My motivation for this is that during work on a Scheme VM in Rust, I learned that tail calls are the best way to implement jump tables, but Rust doesn’t guarantee proper tail calls, so this would crash in debug mode.
Introduction
Many languages support proper tail calls, which means that a call that does nothing after the call and returns the return value of the callee consumes no stack space. These are mostly functional languages, such as Scheme, ML variants, and Haskell. Other languages that support proper tail calls include ECMAscript 6 (though not supported by most implementations) and Lua. Perl supports an explicit tail call (via the syntax goto &sub
).
This proposal is like Perl, in that tail calls are explicit.
Motivation
Proper tail calls allow for iteration to be expressed as tail-recursive loops. They also eliminate the stack space penalty of functions that simply call another function with slightly different arguments. Finally, they allow jump tables to be expressed as arrays of functions, which can speed up interpreter loops.
Syntax
A proper tail call is written using the become
keyword. This keyword must precede a function or method call or an overloaded operator invocation.
Examples
/// Infinite loop
pub fn infinite_loop() -> ! {
become infinite_loop()
}
/// Iterate over a slice recursively
pub fn recursive_slice_iteration(x: &[u8]) {
do_something(x[0]);
become(recursive_slice_iteration(x[1..]))
}
Semantics
A become
statement is typed like a return
statement. That is, it is considered to diverge, and the argument of become
must have the same type as that of the function calling become
.
The execution and lifetime semantics of a become
statement are as if the following occurred:
- The lifetimes of all objects that are not being passed by value to the callee end, as if their variables went out of scope. Destructors are called for objects that implement
Drop
. Note: this is an observable change in behavior (other than reduction in stack usage) if the destructor has observable side-effects. - All objects that are being passed to the callee by value are moved into temporary variables, even if they implement
Copy
. Their original variables go out of scope. - Execution is transferred to the callee, with the temporary variables as arguments.
This implies that:
- it is forbidden for a tail-called function to be have a reference to the immediate caller’s stack frame (lifetime error).
- It is permitted to pass arguments by value to a tail-called function, even if they are local variables and even if they have destructors.
There are additional restrictions on tail-called functions. These are not necessary for soundness, but are a consequence of the implementation details of Rust.

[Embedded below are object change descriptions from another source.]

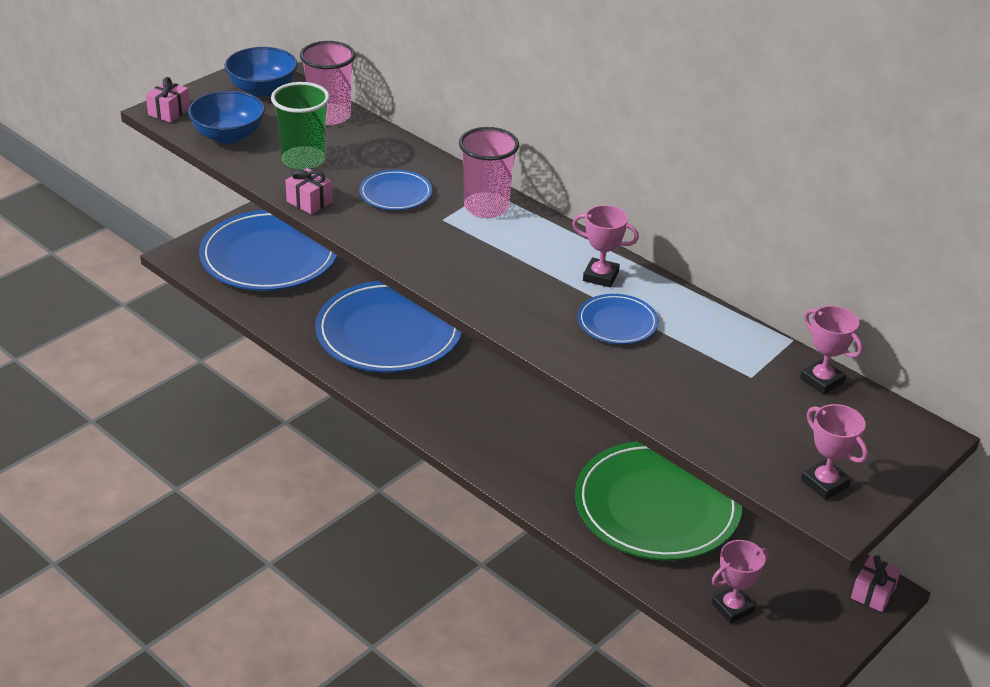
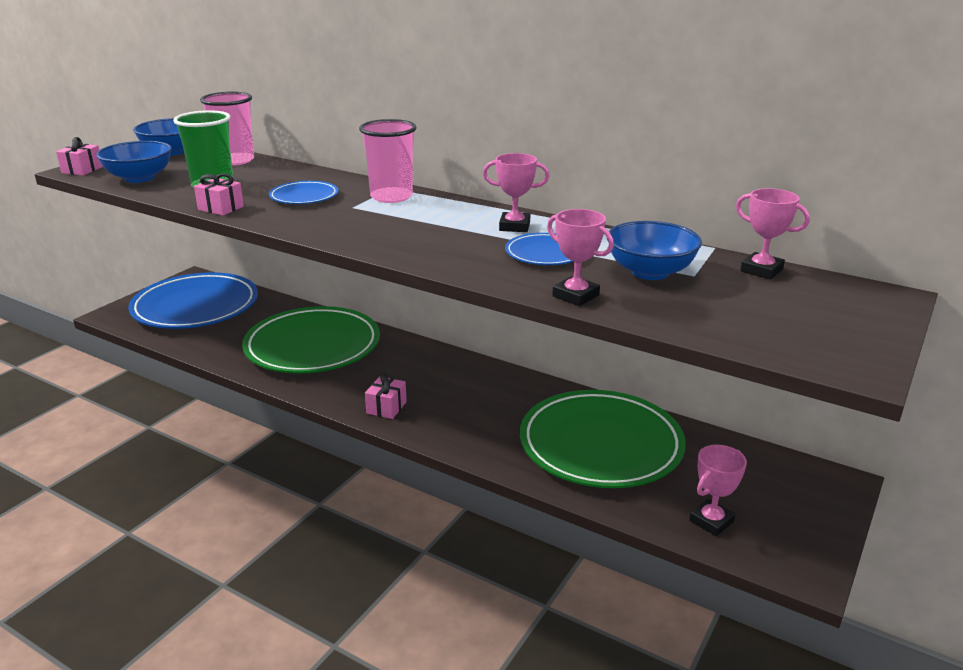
camera: 10 degrees left, 10 degrees down
(389, 333) = (312, 346): blue plate -> green plate
(710, 366) = (650, 272): none -> blue bowl
(825, 483) = (823, 343): pink trophy -> pink trophy (575, 296)
(873, 593) = (834, 486): pink gift -> pink gift (386, 407)

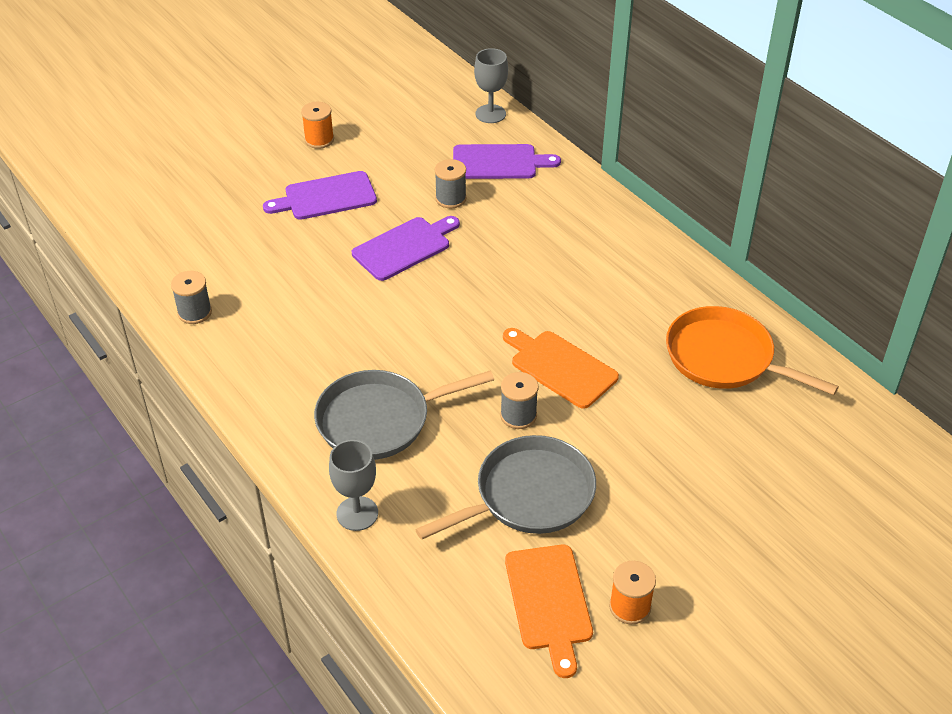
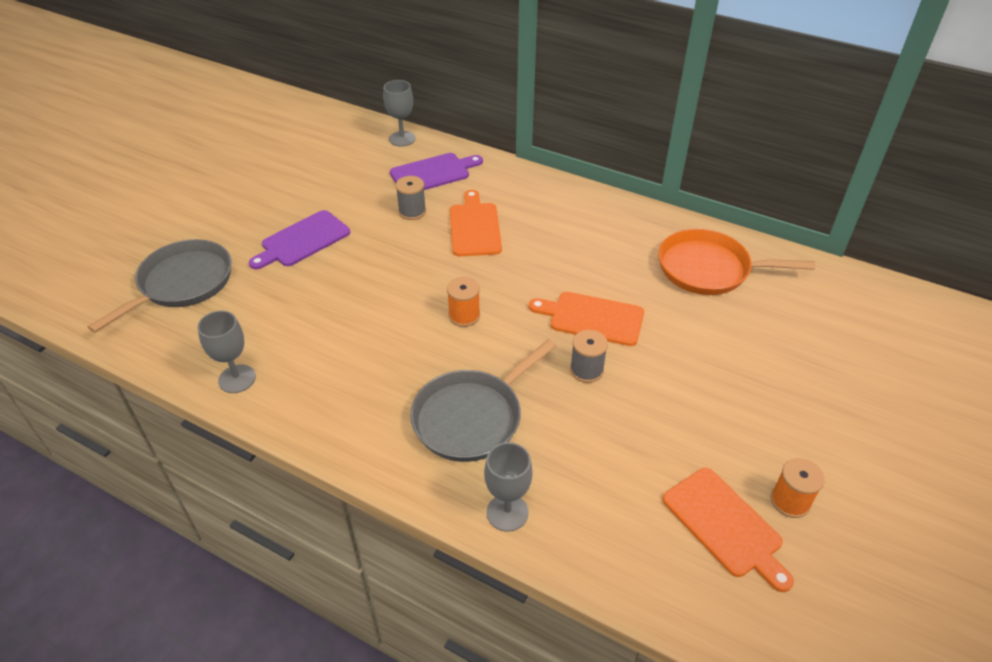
camera: 25 degrees left, 0 degrees up
(195, 312) = (237, 379): grey spool -> grey goblet
(319, 140) = (268, 196): orange spool -> orange spool (464, 315)
(404, 247) = (398, 261): purple cutting board -> none
(503, 234) = (474, 227): none -> orange cutting board
(528, 495) = (642, 436): grey pan -> grey pan (182, 283)

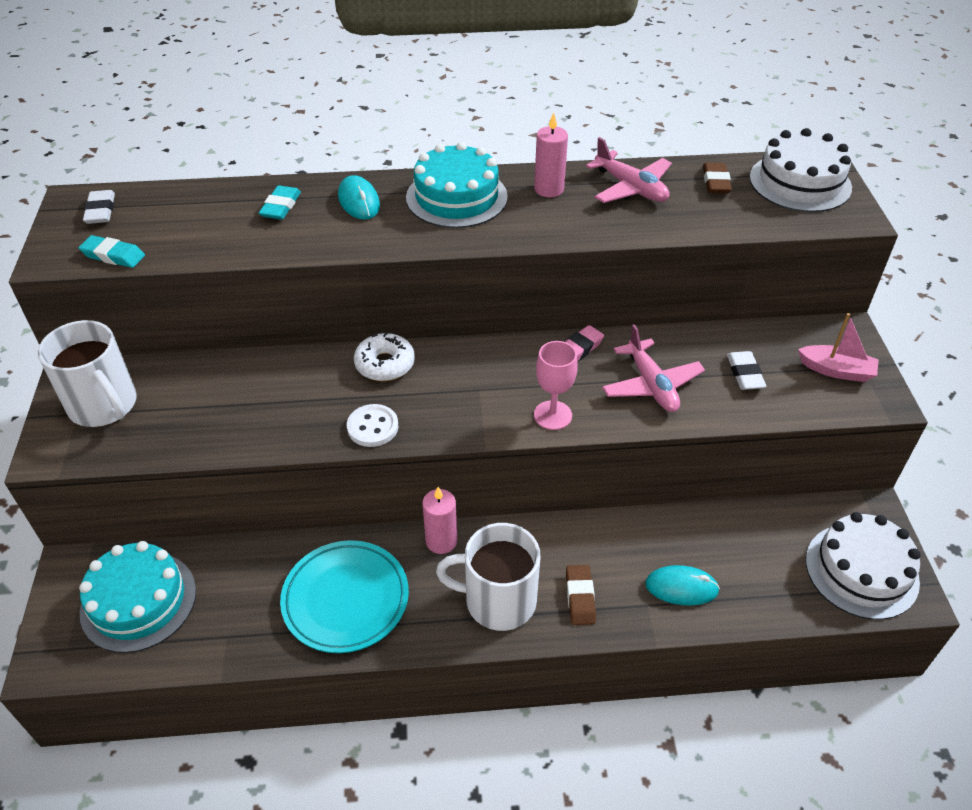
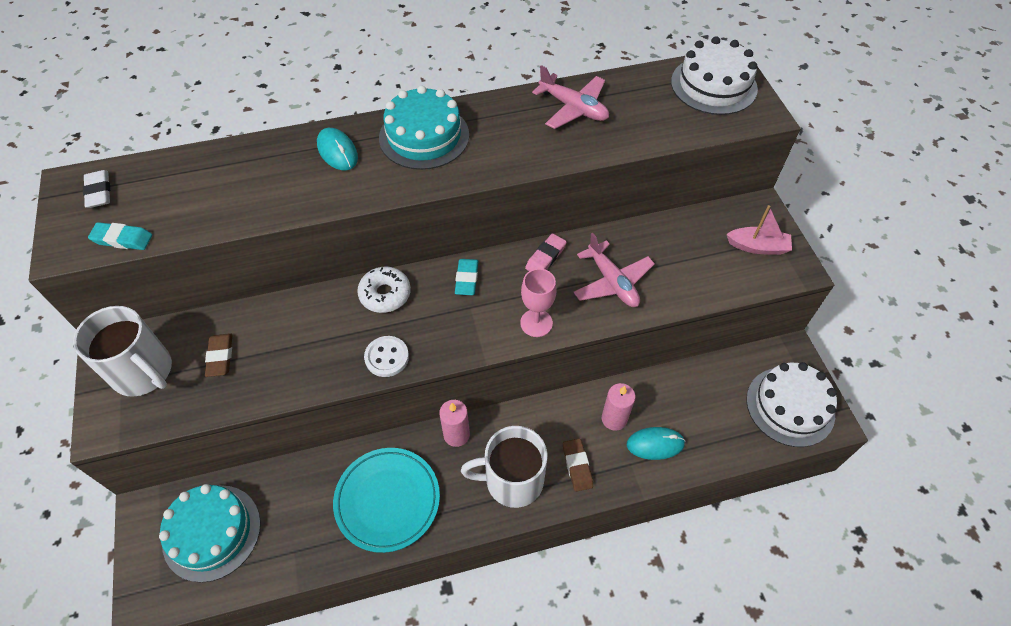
camera: 10 degrees left, 10 degrees up
(281, 206) = (267, 166): turquoise eraser -> turquoise eraser (467, 279)
(549, 189) = (503, 118): pink candle -> pink candle (614, 419)
(716, 182) = (644, 93): brown eraser -> brown eraser (220, 357)
(745, 374) = (686, 260): white eraser -> none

- A tail-called function must not be
extern
(except forextern "rust"
orextern "rust-intrinsic"
), since tail-calls are incompatible with the standard C calling convention. - If tail-called function is in a crate to which the calling crate will be dynamically linked, the call must not be made through the PLT, due to LLVM limitations. I suspect this is because the linker-generated trampolines will mishandle the code. Therefore, the compiler will generate code as if the GCC option
-fno-plt
was given (which is a good idea anyway). This may require “mangling” the assembler generated by LLVM to rewrite@function
to@object
(it did for GHC). This is a robust transformation and is used in GHC’s production-quality LLVM backend. - Tail calls are not supported on MIPS and System Z (at least per the LLVM docs). This is a bug and will be fixed by patches to LLVM. Tail calls are also not supported on GPU backends; this may be harder to fix (I have no idea).
Implementation
Tail calls map directly to the corresponding support in LLVM. Rust uses the fastcc
calling convention, which supports tail calls. If Rust changes calling conventions, tail calls would need to be implemented for the new calling convention.

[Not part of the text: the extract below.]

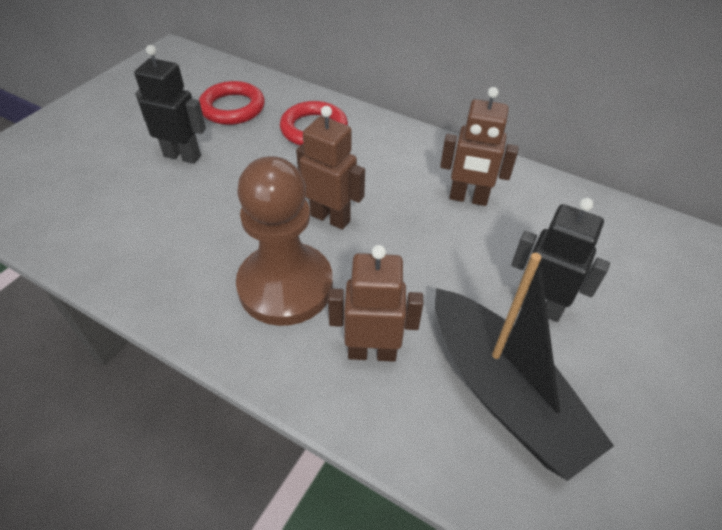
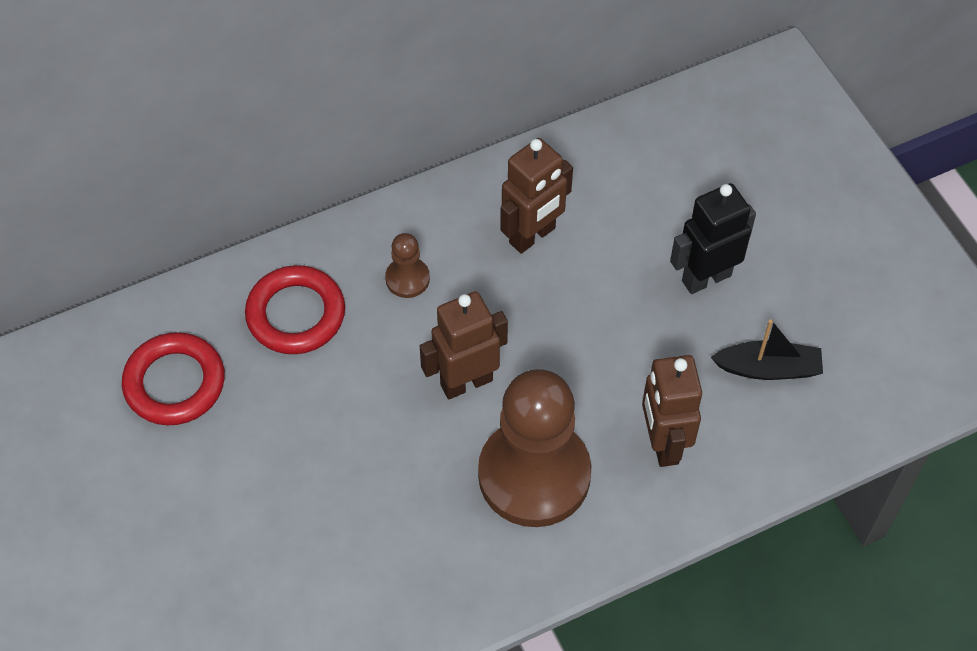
camera: 55 degrees left, 10 degrees up
(182, 156) = (237, 484): black robot -> none
(372, 352) = (663, 443): brown robot -> brown robot turned 45 degrees counterclockwise
(380, 160) = (407, 279): none -> brown pawn
(503, 392) = (768, 368): black boat -> black boat, size x0.51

An optional part of this includes switching to -fno-plt
code generation. I prefer this solution, since it is faster and avoids PLT-related security bugs, but it is not mandatory except for actual tail calls.
Alternative approaches
It would be possible to forbid any local variables that implement Drop
from being in scope (except those passed to the callee by value) when a tail-call is made. This would avoid a silent semantics change when become
is replaced by return
(or visa versa), but would likely require a large number of manual drop
calls.